- **Text passage**:
In its first fatal shark attack since 1963, Australian citizens were rocked after news broke that a man was mauled by a massive shark on Wednesday.
The victim has allegedly been identified as 35-year-old British man, Simon Nellist. According to BBC News, a friend confirmed that he died. However, police have not yet formally identified the victim and his family have not commented.
WARNING! The video below contains graphic content and is not for sensitive viewers.
*NSFW* (Graphic violence, blood, gore)
Man eaten by shark caught on uncensored video in Sydney, Australia. The first fatal shark attack in almost 60 years pic.twitter.com/AxkLYErvmW
— Viral Shid (@ViralShid) February 17, 2022
According to authorities, emergency services were called to Buchan Point, Malabar, off Little Bay Beach around 4:35pm. Helicopters and jet skis were deployed at the scene.
Video footage captured by nearby golfers and surfers went viral. The remains of the deceased are seen bobbing in the ocean as the shark circles and continues to bite into the man’s body.

- **Recorded information**:
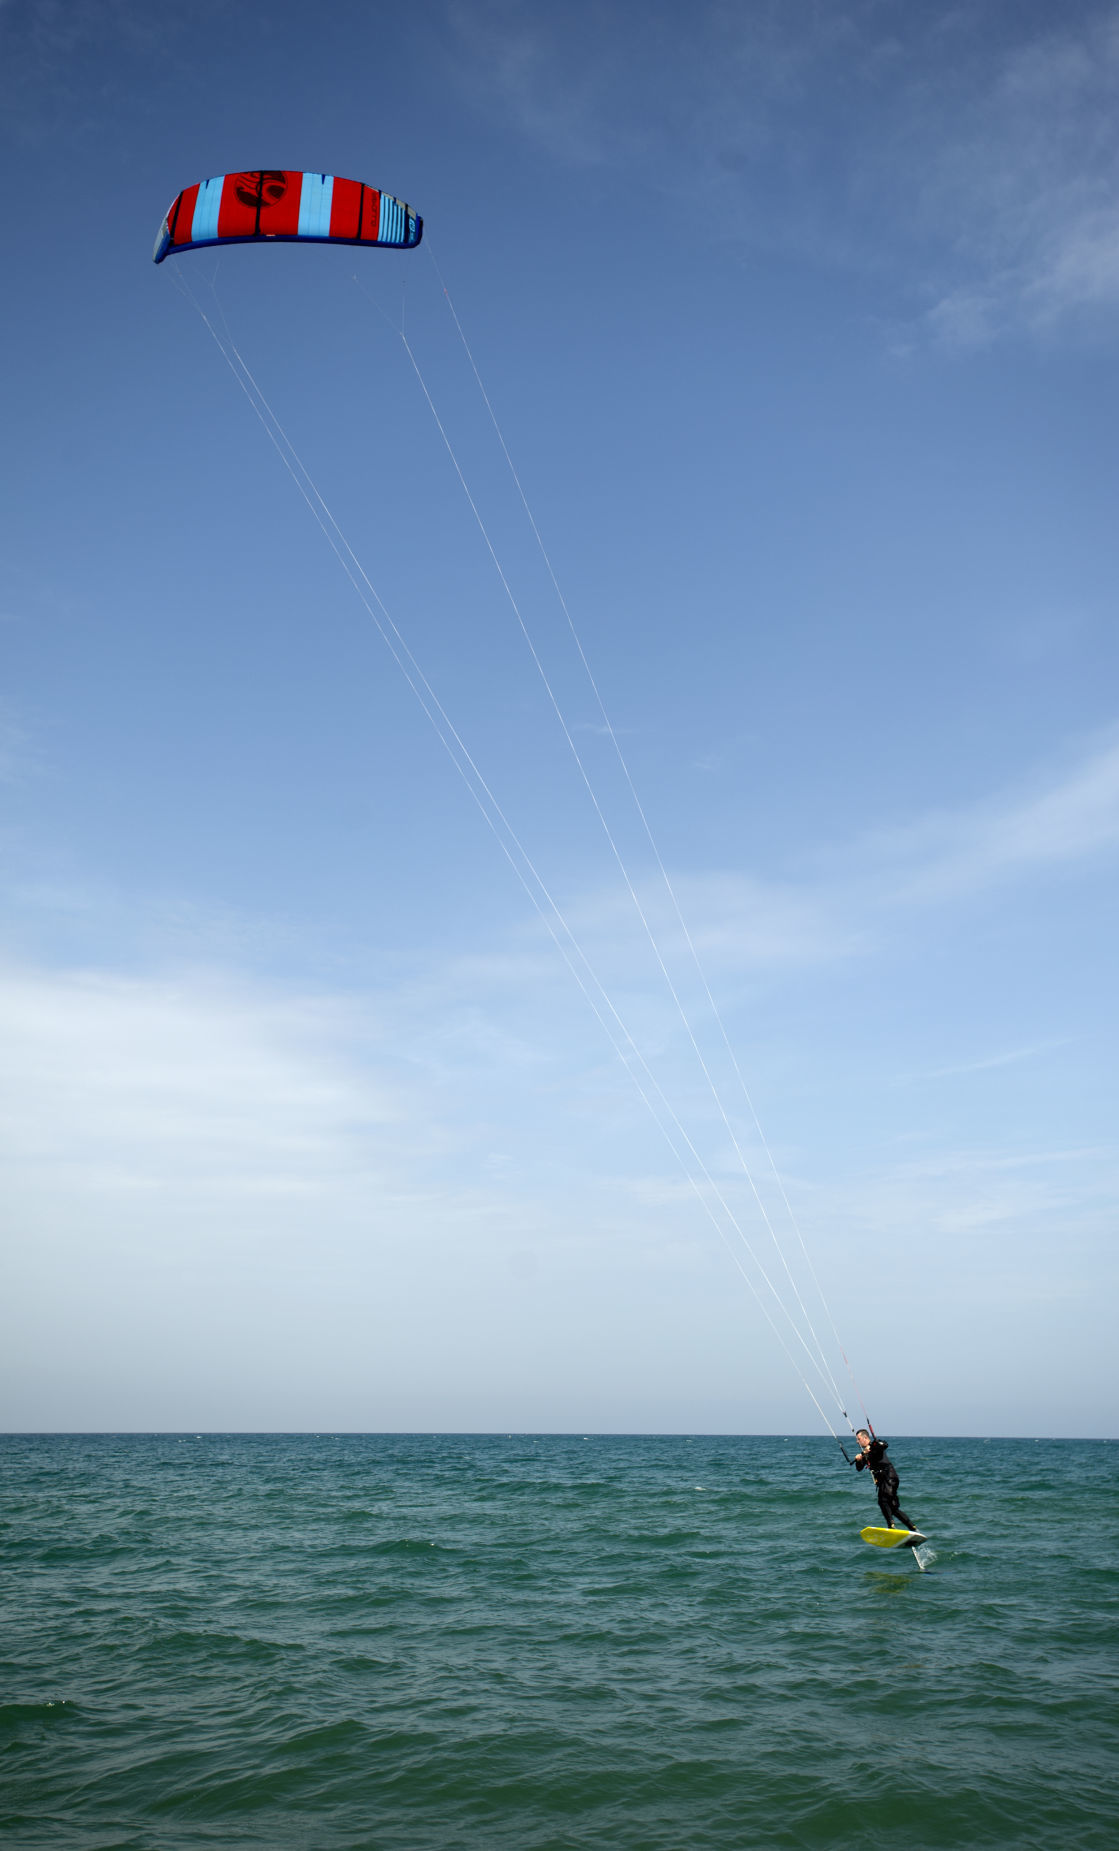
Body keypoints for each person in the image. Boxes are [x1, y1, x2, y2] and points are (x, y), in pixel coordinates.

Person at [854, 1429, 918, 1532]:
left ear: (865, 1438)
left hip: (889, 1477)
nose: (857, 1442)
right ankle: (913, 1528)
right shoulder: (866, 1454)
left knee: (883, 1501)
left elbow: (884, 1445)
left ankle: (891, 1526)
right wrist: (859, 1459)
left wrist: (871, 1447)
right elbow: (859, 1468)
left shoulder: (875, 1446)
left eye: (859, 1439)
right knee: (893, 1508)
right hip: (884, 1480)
* * *
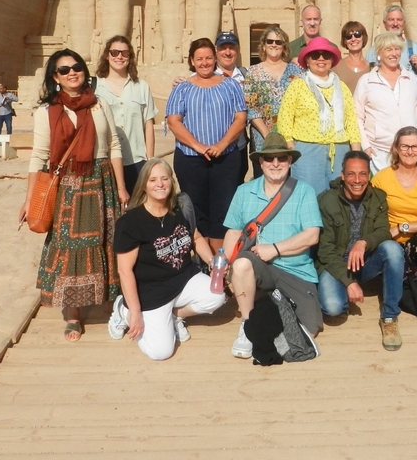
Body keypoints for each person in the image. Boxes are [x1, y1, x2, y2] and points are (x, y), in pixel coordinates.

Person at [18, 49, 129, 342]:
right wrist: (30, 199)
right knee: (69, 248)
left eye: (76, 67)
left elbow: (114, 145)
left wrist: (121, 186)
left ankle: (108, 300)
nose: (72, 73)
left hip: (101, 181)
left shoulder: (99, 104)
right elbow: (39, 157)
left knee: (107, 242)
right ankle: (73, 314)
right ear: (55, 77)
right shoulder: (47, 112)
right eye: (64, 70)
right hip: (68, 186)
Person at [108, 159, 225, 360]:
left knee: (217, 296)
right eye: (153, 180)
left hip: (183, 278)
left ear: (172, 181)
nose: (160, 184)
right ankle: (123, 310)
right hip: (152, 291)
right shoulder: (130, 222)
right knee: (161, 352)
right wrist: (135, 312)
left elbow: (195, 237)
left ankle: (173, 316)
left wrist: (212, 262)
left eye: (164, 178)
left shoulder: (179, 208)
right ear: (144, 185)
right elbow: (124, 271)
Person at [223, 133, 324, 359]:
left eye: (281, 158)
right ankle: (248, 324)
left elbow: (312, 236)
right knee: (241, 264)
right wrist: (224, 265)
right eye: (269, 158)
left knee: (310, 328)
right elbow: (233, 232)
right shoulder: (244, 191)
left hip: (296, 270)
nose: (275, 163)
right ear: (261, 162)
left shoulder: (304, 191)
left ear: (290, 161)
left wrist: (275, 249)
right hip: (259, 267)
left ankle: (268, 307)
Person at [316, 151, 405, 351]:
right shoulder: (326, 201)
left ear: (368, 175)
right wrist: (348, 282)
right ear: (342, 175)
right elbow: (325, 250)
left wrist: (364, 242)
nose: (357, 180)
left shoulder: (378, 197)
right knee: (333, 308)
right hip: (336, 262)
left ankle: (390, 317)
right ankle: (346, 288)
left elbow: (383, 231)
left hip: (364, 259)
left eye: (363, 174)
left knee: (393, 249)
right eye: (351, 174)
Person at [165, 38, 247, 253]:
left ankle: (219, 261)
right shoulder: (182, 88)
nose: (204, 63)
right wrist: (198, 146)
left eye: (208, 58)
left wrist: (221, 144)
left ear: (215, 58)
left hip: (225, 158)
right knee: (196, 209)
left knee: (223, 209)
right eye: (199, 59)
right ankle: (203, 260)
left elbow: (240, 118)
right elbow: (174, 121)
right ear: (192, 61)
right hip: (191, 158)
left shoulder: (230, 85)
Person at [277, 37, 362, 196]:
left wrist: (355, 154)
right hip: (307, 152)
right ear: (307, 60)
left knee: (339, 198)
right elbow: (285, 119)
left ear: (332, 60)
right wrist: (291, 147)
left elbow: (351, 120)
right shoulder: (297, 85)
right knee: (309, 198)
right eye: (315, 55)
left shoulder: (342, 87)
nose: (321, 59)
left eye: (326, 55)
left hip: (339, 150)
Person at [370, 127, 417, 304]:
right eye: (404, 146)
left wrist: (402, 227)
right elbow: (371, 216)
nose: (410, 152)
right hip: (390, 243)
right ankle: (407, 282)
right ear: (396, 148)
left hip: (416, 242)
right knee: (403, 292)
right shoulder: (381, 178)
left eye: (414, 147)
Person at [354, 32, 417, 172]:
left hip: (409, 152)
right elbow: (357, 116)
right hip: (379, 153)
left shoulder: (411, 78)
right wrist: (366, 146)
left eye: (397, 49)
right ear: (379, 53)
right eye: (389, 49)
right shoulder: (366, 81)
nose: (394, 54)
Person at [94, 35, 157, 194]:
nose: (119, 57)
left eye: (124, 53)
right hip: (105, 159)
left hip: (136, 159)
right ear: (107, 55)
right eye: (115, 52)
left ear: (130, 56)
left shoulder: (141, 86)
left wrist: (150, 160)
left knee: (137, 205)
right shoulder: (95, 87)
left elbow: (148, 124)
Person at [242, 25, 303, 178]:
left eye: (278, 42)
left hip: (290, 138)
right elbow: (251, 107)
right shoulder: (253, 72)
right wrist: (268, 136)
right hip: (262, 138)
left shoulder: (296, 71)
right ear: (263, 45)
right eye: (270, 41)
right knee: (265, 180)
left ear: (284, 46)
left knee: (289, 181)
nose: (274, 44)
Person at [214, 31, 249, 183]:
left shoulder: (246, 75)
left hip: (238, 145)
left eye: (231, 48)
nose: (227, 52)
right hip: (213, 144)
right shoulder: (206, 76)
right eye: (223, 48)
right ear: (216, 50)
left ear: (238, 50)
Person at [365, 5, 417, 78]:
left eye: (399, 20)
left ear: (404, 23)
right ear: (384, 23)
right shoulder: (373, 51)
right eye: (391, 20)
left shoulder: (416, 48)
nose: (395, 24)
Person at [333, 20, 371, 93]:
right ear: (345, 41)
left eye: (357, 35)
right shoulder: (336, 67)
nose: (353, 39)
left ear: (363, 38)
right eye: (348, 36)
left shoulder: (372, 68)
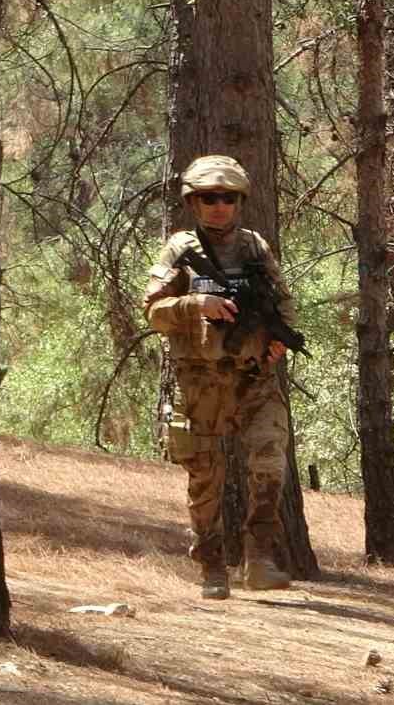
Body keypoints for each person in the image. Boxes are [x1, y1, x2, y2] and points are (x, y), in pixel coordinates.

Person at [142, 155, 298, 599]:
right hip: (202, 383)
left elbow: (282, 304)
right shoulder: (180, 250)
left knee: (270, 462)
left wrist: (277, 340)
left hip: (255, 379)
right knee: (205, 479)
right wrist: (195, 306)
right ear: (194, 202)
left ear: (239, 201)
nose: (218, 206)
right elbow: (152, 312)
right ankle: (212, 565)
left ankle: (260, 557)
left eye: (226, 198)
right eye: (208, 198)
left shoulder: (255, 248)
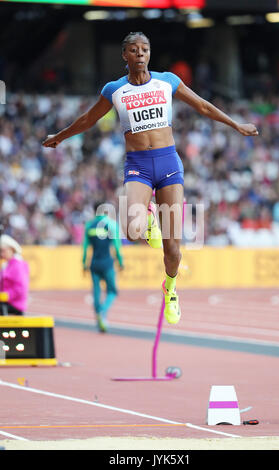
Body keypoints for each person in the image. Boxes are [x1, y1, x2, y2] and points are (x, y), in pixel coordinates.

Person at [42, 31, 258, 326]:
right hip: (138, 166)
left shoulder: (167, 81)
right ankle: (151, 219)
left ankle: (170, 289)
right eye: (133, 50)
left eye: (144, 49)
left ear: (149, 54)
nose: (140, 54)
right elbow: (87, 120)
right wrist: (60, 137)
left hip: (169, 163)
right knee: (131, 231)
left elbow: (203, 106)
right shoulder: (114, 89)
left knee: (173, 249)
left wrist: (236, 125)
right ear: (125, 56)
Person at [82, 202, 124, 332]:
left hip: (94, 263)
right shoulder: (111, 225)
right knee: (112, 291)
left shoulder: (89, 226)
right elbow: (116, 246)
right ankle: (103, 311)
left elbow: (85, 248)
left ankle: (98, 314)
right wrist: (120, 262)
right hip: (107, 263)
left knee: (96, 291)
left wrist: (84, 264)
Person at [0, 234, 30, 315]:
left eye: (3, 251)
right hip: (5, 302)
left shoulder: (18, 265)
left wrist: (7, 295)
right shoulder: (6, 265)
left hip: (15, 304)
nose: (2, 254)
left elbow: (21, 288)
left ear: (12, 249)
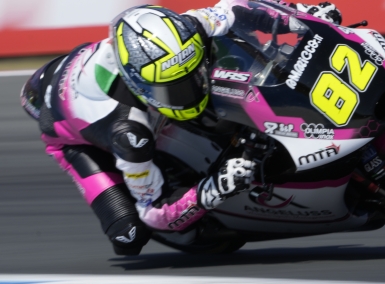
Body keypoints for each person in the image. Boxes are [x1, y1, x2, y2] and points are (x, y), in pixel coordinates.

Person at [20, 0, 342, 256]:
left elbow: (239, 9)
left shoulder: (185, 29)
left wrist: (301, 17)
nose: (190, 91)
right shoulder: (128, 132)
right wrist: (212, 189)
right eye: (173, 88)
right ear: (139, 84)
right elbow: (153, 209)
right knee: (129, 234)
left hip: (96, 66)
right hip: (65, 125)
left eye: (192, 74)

- **Your goal**:
Reproduce the stretch of the shark attack report from "In its first" through "at the scene.".

- **Task output**:
In its first fatal shark attack since 1963, Australian citizens were rocked after news broke that a man was mauled by a massive shark on Wednesday.
The victim has allegedly been identified as 35-year-old British man, Simon Nellist. According to BBC News, a friend confirmed that he died. However, police have not yet formally identified the victim and his family have not commented.
WARNING! The video below contains graphic content and is not for sensitive viewers.
*NSFW* (Graphic violence, blood, gore)
Man eaten by shark caught on uncensored video in Sydney, Australia. The first fatal shark attack in almost 60 years pic.twitter.com/AxkLYErvmW
— Viral Shid (@ViralShid) February 17, 2022
According to authorities, emergency services were called to Buchan Point, Malabar, off Little Bay Beach around 4:35pm. Helicopters and jet skis were deployed at the scene.